An analytical model for methane and oxygen transport through a single soil cover considering diffusion, advection, and oxidation was developed. The results obtained by the analytical model agree well with those obtained by the numerical model and the column tests. Dimensionless analysis indicates that methane emission flux is more sensitive to the variation of Pe and Da numbers when advection dominates methane transport (Pe ≥ 1) and oxidation dominants methane transport (Da ≥ 10), respectively. It also indicates that landfill gas pressure build-up will decrease the amount of oxygen migrating into the soil.
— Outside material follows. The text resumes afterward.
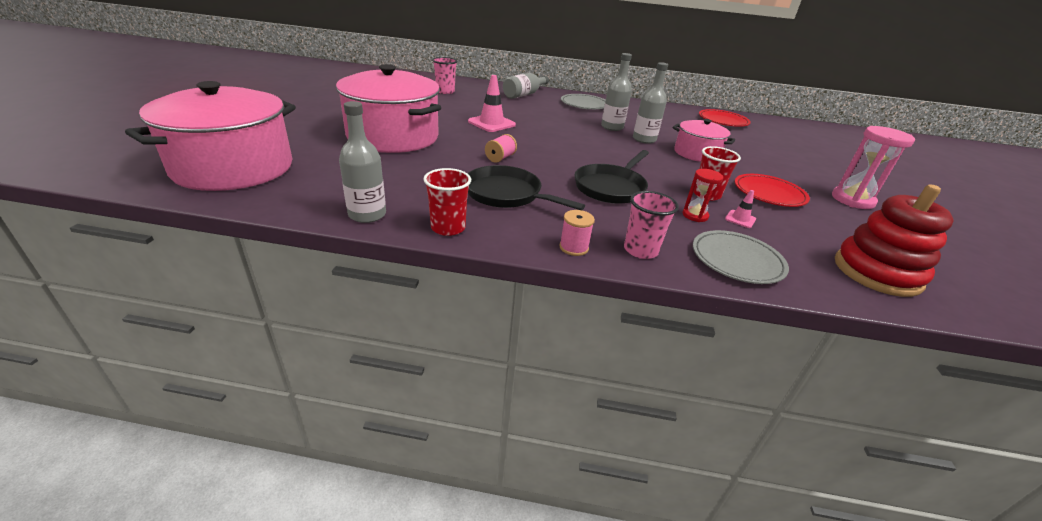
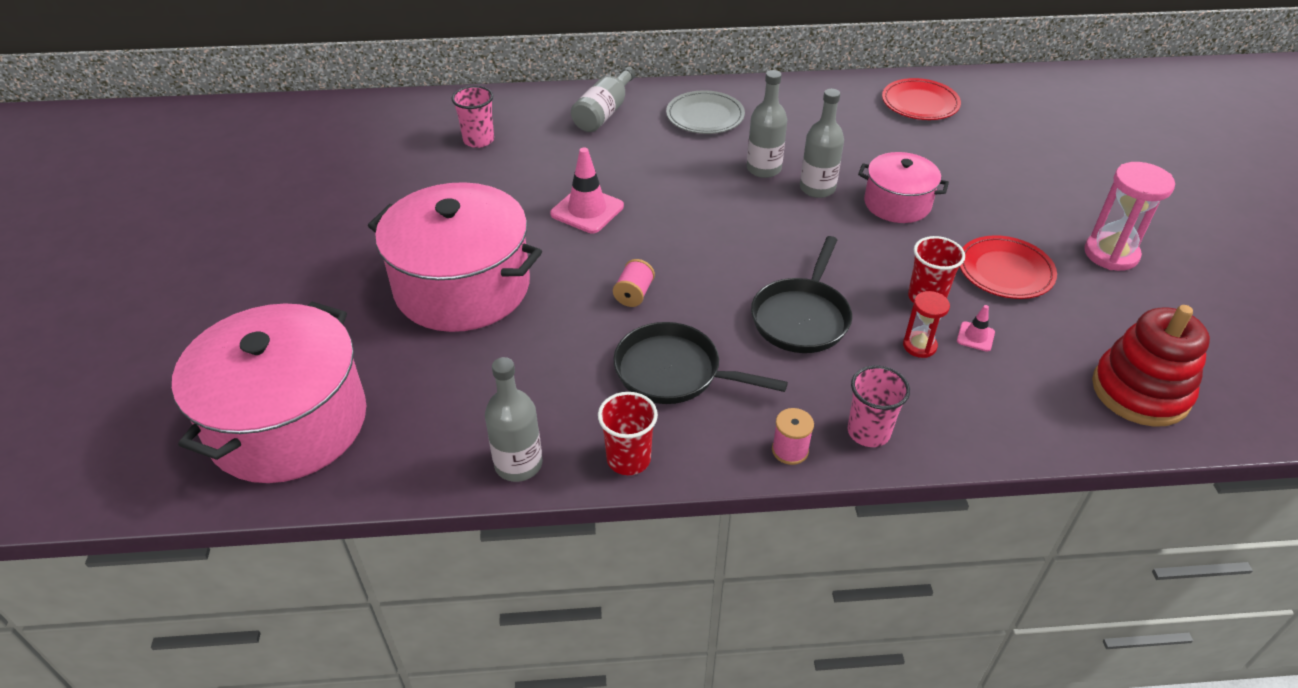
camera: 10 degrees left, 10 degrees up
(737, 260) = (982, 417): grey plate -> none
The methane emission flux for the case with Sr = 0.2 is 5.30 and 200 times greater than the cases with Sr = 0.5 and 0.8, respectively. The methane removal efficiency for the case with Sr = 0.8 is 1.25 and 1.58 times greater than the cases with Sr = 0.5 and 0.2, respectively. With the increase of Sr (soil moisture content), methane oxidation rate increases, and diffusion coefficients and advection rates decrease. The methane removal efficiency was increased because more amount of methane was stuck and oxidized in the soil.

建立了考虑到扩散，对流和氧化作用的甲烷和氧气在单一土壤覆盖层中迁移的分析模型。通过分析模型获得的结果与通过数值模型和柱测试获得的结果非常吻合。量纲分析表明，甲烷排放通量是变化更敏感Pe的和大数字时平流支配甲烷传输（Pe的 ≥1）和氧化优势种甲烷传输（沓 分别≥10），。这也表明，垃圾填埋气压力的增加将减少迁移到土壤中的氧气量。Sr  = 0.2的情况下的甲烷排放通量为5.30，是Sr = 0.2的情况下的200倍。Sr 分别为0.5和0.8。Sr  = 0.8的情况下的甲烷去除效率分别是Sr  = 0.5和0.2的情况下的1.25和1.58倍。随着Sr（土壤水分含量）的增加，甲烷的氧化速率增加，扩散系数和对流速率降低。由于更多的甲烷卡在土壤中并被氧化，因此提高了甲烷的去除效率。